* _GIVEN DATA_:
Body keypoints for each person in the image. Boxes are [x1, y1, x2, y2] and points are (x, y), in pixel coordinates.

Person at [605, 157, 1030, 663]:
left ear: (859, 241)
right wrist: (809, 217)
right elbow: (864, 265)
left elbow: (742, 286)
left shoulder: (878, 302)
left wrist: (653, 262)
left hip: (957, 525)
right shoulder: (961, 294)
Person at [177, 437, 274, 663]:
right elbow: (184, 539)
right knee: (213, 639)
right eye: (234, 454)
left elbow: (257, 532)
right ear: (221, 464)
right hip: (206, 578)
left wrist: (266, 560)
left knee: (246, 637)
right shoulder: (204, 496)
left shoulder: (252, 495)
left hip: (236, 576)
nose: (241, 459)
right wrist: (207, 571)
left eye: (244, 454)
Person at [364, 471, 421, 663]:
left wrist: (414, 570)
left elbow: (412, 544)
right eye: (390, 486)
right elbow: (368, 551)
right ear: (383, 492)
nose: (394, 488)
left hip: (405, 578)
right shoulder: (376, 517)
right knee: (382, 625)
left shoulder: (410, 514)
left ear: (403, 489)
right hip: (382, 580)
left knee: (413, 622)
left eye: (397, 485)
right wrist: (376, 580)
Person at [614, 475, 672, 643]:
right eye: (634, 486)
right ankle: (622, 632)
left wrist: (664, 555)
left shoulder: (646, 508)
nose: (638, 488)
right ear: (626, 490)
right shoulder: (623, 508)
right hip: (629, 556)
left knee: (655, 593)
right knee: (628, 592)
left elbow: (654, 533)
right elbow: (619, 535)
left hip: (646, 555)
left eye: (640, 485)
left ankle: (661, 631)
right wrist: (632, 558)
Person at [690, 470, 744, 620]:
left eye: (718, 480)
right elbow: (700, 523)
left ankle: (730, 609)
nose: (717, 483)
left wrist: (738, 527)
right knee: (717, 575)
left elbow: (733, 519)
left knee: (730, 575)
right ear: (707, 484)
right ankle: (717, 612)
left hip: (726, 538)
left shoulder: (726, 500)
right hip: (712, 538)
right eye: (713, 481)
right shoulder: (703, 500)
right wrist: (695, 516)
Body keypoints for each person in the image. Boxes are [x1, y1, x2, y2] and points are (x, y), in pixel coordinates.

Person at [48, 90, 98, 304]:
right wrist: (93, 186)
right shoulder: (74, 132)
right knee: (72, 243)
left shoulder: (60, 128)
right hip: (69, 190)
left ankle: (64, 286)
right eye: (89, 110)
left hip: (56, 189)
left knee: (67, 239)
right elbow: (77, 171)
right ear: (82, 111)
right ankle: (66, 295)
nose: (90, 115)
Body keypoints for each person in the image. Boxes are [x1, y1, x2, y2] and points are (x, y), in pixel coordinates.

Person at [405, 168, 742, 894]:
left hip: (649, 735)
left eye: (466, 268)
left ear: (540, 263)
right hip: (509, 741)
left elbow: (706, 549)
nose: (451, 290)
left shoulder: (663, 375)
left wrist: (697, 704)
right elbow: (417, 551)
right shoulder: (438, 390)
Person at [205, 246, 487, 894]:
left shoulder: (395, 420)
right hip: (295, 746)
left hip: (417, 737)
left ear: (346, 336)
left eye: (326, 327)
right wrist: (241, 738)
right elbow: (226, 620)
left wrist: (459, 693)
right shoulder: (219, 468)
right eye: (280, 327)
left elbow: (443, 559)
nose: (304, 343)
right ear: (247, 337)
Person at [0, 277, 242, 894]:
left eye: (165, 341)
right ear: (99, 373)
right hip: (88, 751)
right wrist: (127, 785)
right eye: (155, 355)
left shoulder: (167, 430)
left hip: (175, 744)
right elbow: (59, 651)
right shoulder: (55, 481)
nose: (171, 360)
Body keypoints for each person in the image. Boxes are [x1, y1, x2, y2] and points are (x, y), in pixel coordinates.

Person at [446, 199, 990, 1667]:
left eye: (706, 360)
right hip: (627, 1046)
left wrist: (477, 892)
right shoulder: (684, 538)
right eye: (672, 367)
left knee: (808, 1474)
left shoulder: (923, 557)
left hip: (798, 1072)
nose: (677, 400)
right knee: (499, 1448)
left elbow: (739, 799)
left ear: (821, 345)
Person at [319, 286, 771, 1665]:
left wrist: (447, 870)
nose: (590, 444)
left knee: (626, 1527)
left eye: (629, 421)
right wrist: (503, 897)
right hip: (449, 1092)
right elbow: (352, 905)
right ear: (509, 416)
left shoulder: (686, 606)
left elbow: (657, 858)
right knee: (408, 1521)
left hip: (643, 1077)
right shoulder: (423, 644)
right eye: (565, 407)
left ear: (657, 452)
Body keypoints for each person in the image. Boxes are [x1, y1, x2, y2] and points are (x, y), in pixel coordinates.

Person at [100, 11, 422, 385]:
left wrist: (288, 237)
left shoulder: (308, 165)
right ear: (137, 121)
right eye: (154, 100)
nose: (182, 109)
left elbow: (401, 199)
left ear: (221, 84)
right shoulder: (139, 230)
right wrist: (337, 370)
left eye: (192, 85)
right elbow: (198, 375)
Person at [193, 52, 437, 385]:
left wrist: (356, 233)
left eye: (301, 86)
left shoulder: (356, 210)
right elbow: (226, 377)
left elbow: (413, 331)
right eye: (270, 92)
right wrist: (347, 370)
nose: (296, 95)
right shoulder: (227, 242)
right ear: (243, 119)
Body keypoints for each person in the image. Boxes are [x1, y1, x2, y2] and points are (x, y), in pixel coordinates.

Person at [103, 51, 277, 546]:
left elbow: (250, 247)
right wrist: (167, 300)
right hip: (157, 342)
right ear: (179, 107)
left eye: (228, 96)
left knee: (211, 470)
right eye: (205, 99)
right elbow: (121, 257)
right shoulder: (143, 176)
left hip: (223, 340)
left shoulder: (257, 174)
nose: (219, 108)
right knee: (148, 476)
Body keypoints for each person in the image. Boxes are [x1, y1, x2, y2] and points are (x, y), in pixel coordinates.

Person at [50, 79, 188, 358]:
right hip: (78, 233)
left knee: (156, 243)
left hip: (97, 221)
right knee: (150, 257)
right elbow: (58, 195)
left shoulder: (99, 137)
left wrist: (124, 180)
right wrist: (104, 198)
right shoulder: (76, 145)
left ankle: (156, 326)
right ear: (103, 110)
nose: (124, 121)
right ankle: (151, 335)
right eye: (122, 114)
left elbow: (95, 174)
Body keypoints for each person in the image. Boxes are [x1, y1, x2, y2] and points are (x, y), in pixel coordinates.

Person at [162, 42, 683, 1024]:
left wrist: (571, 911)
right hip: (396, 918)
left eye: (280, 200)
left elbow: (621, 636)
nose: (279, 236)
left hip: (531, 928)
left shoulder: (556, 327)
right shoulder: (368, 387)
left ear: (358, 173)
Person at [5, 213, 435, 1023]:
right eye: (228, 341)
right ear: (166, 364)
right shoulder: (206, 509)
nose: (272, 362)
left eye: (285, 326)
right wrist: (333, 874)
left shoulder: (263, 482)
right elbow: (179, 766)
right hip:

* _WHAT THIS TASK INVOLVES_: Return the entries above unchanged, starting at the first line and stopping after the line with "right hip: (69, 190)".

* _PROBLEM SOLUTION_:
Body keypoints for each person in the image. Boxes are [x1, y1, x2, y2] and points are (x, y), in pixel coordinates.

Person at [605, 157, 1030, 663]:
left ear: (859, 241)
right wrist: (809, 217)
right elbow: (864, 265)
left elbow: (742, 286)
left shoulder: (878, 302)
left wrist: (653, 262)
left hip: (957, 525)
right shoulder: (961, 294)
Person at [177, 437, 274, 663]:
right elbow: (184, 539)
right knee: (213, 639)
right eye: (234, 454)
left elbow: (257, 532)
right ear: (221, 464)
right hip: (206, 578)
left wrist: (266, 560)
left knee: (246, 637)
right shoulder: (204, 496)
left shoulder: (252, 495)
left hip: (236, 576)
nose: (241, 459)
right wrist: (207, 571)
left eye: (244, 454)
Person at [364, 471, 421, 663]:
left wrist: (414, 570)
left elbow: (412, 544)
right eye: (390, 486)
right elbow: (368, 551)
right ear: (383, 492)
nose: (394, 488)
left hip: (405, 578)
right shoulder: (376, 517)
right knee: (382, 625)
left shoulder: (410, 514)
left ear: (403, 489)
right hip: (382, 580)
left knee: (413, 622)
left eye: (397, 485)
right wrist: (376, 580)
Person at [614, 475, 672, 643]:
right eye: (634, 486)
right ankle: (622, 632)
left wrist: (664, 555)
left shoulder: (646, 508)
nose: (638, 488)
right ear: (626, 490)
right shoulder: (623, 508)
right hip: (629, 556)
left knee: (655, 593)
right knee: (628, 592)
left elbow: (654, 533)
right elbow: (619, 535)
left hip: (646, 555)
left eye: (640, 485)
left ankle: (661, 631)
right wrist: (632, 558)
Person at [690, 470, 744, 620]:
left eye: (718, 480)
right elbow: (700, 523)
left ankle: (730, 609)
nose: (717, 483)
left wrist: (738, 527)
right knee: (717, 575)
left elbow: (733, 519)
left knee: (730, 575)
right ear: (707, 484)
right ankle: (717, 612)
left hip: (726, 538)
left shoulder: (726, 500)
right hip: (712, 538)
right eye: (713, 481)
right shoulder: (703, 500)
right wrist: (695, 516)
Body keypoints for each person in the image. Boxes are [x1, y1, x2, y2] and points are (x, y), in pixel coordinates.

Person at [48, 90, 98, 304]:
right wrist: (93, 186)
right shoulder: (74, 132)
right knee: (72, 243)
left shoulder: (60, 128)
right hip: (69, 190)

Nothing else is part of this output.